▶ _WHAT YOU WILL DO_
Below is a block of records. Copy every line in it that contains the word "DATAOUT".

▶ _Stored dataset items_
+ + + + + + +

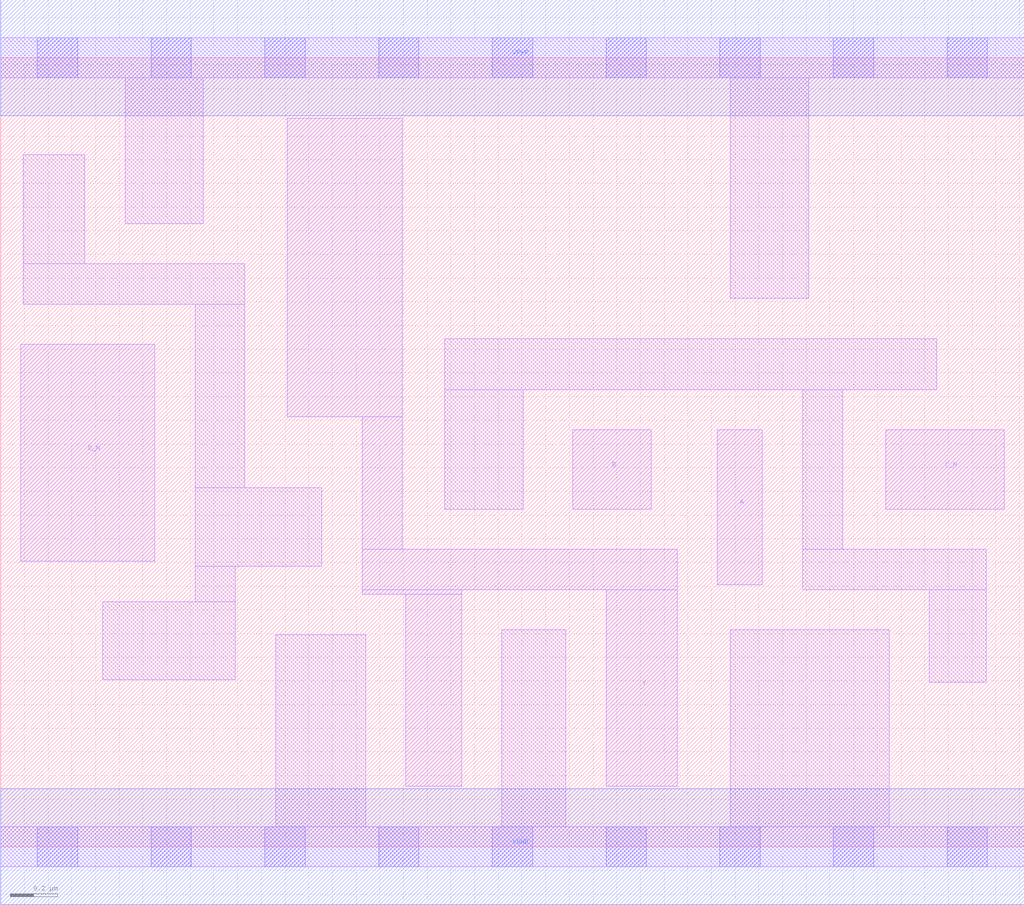
<source format=lef>
# Copyright 2020 The SkyWater PDK Authors
#
# Licensed under the Apache License, Version 2.0 (the "License");
# you may not use this file except in compliance with the License.
# You may obtain a copy of the License at
#
#     https://www.apache.org/licenses/LICENSE-2.0
#
# Unless required by applicable law or agreed to in writing, software
# distributed under the License is distributed on an "AS IS" BASIS,
# WITHOUT WARRANTIES OR CONDITIONS OF ANY KIND, either express or implied.
# See the License for the specific language governing permissions and
# limitations under the License.
#
# SPDX-License-Identifier: Apache-2.0

VERSION 5.7 ;
  NAMESCASESENSITIVE ON ;
  NOWIREEXTENSIONATPIN ON ;
  DIVIDERCHAR "/" ;
  BUSBITCHARS "[]" ;
UNITS
  DATABASE MICRONS 200 ;
END UNITS
MACRO sky130_fd_sc_lp__nor4bb_1
  CLASS CORE ;
  FOREIGN sky130_fd_sc_lp__nor4bb_1 ;
  ORIGIN  0.000000  0.000000 ;
  SIZE  4.320000 BY  3.330000 ;
  SYMMETRY X Y R90 ;
  SITE unit ;
  PIN A
    ANTENNAGATEAREA  0.315000 ;
    DIRECTION INPUT ;
    USE SIGNAL ;
    PORT
      LAYER li1 ;
        RECT 3.025000 1.105000 3.215000 1.760000 ;
    END
  END A
  PIN B
    ANTENNAGATEAREA  0.315000 ;
    DIRECTION INPUT ;
    USE SIGNAL ;
    PORT
      LAYER li1 ;
        RECT 2.415000 1.425000 2.745000 1.760000 ;
    END
  END B
  PIN C_N
    ANTENNAGATEAREA  0.126000 ;
    DIRECTION INPUT ;
    USE SIGNAL ;
    PORT
      LAYER li1 ;
        RECT 3.735000 1.425000 4.235000 1.760000 ;
    END
  END C_N
  PIN D_N
    ANTENNAGATEAREA  0.126000 ;
    DIRECTION INPUT ;
    USE SIGNAL ;
    PORT
      LAYER li1 ;
        RECT 0.085000 1.205000 0.650000 2.120000 ;
    END
  END D_N
  PIN Y
    ANTENNADIFFAREA  0.842100 ;
    DIRECTION OUTPUT ;
    USE SIGNAL ;
    PORT
      LAYER li1 ;
        RECT 1.210000 1.815000 1.695000 3.075000 ;
        RECT 1.525000 1.065000 1.945000 1.085000 ;
        RECT 1.525000 1.085000 2.855000 1.255000 ;
        RECT 1.525000 1.255000 1.695000 1.815000 ;
        RECT 1.710000 0.255000 1.945000 1.065000 ;
        RECT 2.555000 0.255000 2.855000 1.085000 ;
    END
  END Y
  PIN VGND
    DIRECTION INOUT ;
    USE GROUND ;
    PORT
      LAYER met1 ;
        RECT 0.000000 -0.245000 4.320000 0.245000 ;
    END
  END VGND
  PIN VPWR
    DIRECTION INOUT ;
    USE POWER ;
    PORT
      LAYER met1 ;
        RECT 0.000000 3.085000 4.320000 3.575000 ;
    END
  END VPWR
  OBS
    LAYER li1 ;
      RECT 0.000000 -0.085000 4.320000 0.085000 ;
      RECT 0.000000  3.245000 4.320000 3.415000 ;
      RECT 0.095000  2.290000 1.030000 2.460000 ;
      RECT 0.095000  2.460000 0.355000 2.920000 ;
      RECT 0.430000  0.705000 0.990000 1.035000 ;
      RECT 0.525000  2.630000 0.855000 3.245000 ;
      RECT 0.820000  1.035000 0.990000 1.185000 ;
      RECT 0.820000  1.185000 1.355000 1.515000 ;
      RECT 0.820000  1.515000 1.030000 2.290000 ;
      RECT 1.160000  0.085000 1.540000 0.895000 ;
      RECT 1.875000  1.425000 2.205000 1.930000 ;
      RECT 1.875000  1.930000 3.950000 2.145000 ;
      RECT 2.115000  0.085000 2.385000 0.915000 ;
      RECT 3.080000  0.085000 3.750000 0.915000 ;
      RECT 3.080000  2.315000 3.410000 3.245000 ;
      RECT 3.385000  1.085000 4.160000 1.255000 ;
      RECT 3.385000  1.255000 3.555000 1.930000 ;
      RECT 3.920000  0.695000 4.160000 1.085000 ;
    LAYER mcon ;
      RECT 0.155000 -0.085000 0.325000 0.085000 ;
      RECT 0.155000  3.245000 0.325000 3.415000 ;
      RECT 0.635000 -0.085000 0.805000 0.085000 ;
      RECT 0.635000  3.245000 0.805000 3.415000 ;
      RECT 1.115000 -0.085000 1.285000 0.085000 ;
      RECT 1.115000  3.245000 1.285000 3.415000 ;
      RECT 1.595000 -0.085000 1.765000 0.085000 ;
      RECT 1.595000  3.245000 1.765000 3.415000 ;
      RECT 2.075000 -0.085000 2.245000 0.085000 ;
      RECT 2.075000  3.245000 2.245000 3.415000 ;
      RECT 2.555000 -0.085000 2.725000 0.085000 ;
      RECT 2.555000  3.245000 2.725000 3.415000 ;
      RECT 3.035000 -0.085000 3.205000 0.085000 ;
      RECT 3.035000  3.245000 3.205000 3.415000 ;
      RECT 3.515000 -0.085000 3.685000 0.085000 ;
      RECT 3.515000  3.245000 3.685000 3.415000 ;
      RECT 3.995000 -0.085000 4.165000 0.085000 ;
      RECT 3.995000  3.245000 4.165000 3.415000 ;
  END
END sky130_fd_sc_lp__nor4bb_1
END LIBRARY

</source>
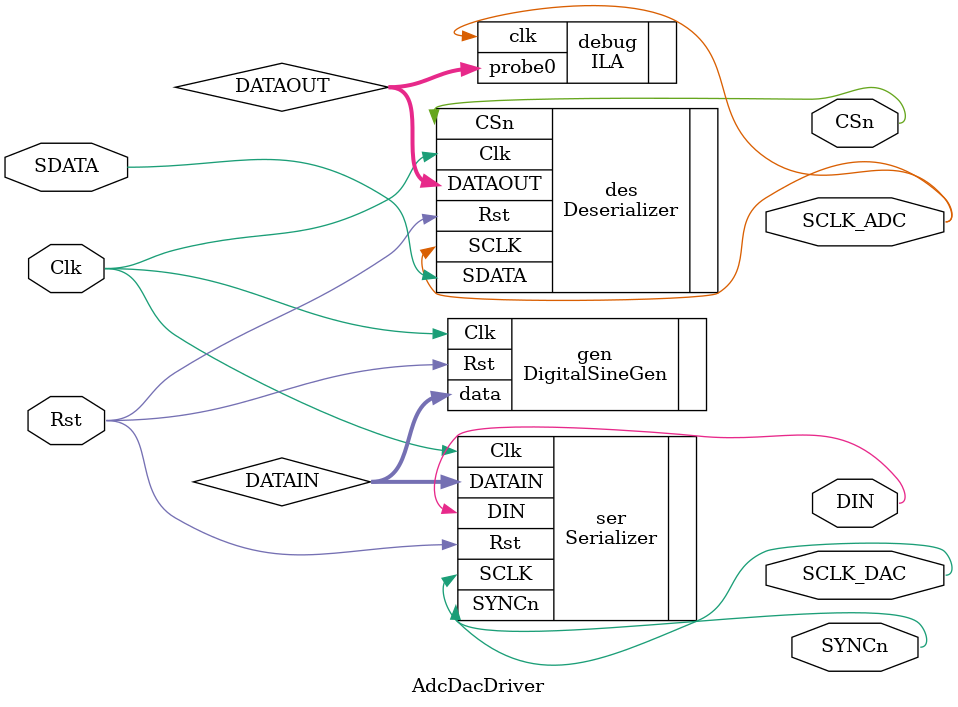
<source format=sv>
`timescale 1ns / 1ps


module AdcDacDriver #(
    parameter NUM_OF_BITS = 4'd12)
    (
    input logic Clk,
    input logic Rst,
    
    output logic SCLK_DAC,
    output logic SYNCn,
    output logic DIN,
    
    input logic SDATA,
    output logic SCLK_ADC,
    output logic CSn
    
//    output logic [NUM_OF_BITS-1 : 0]   DATAOUT
    );
    
    logic [NUM_OF_BITS-1 : 0]   DATAIN;
    logic [NUM_OF_BITS-1 : 0]   DATAOUT;
    
    DigitalSineGen gen(.Clk(Clk), .Rst(Rst), .data(DATAIN));
    Serializer ser(.Clk(Clk), .Rst(Rst), .DATAIN(DATAIN), .SCLK(SCLK_DAC), .SYNCn(SYNCn), .DIN(DIN));
    Deserializer des(.Clk(Clk), .Rst(Rst), .SDATA(SDATA), .SCLK(SCLK_ADC), .CSn(CSn), .DATAOUT(DATAOUT));
    ILA debug(.clk(SCLK_ADC), .probe0(DATAOUT));
    
endmodule
</source>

+ + + + + + +

▶ _EXERCISE RESPONSE_
//    output logic [NUM_OF_BITS-1 : 0]   DATAOUT
    logic [NUM_OF_BITS-1 : 0]   DATAOUT;
    Deserializer des(.Clk(Clk), .Rst(Rst), .SDATA(SDATA), .SCLK(SCLK_ADC), .CSn(CSn), .DATAOUT(DATAOUT));
    ILA debug(.clk(SCLK_ADC), .probe0(DATAOUT));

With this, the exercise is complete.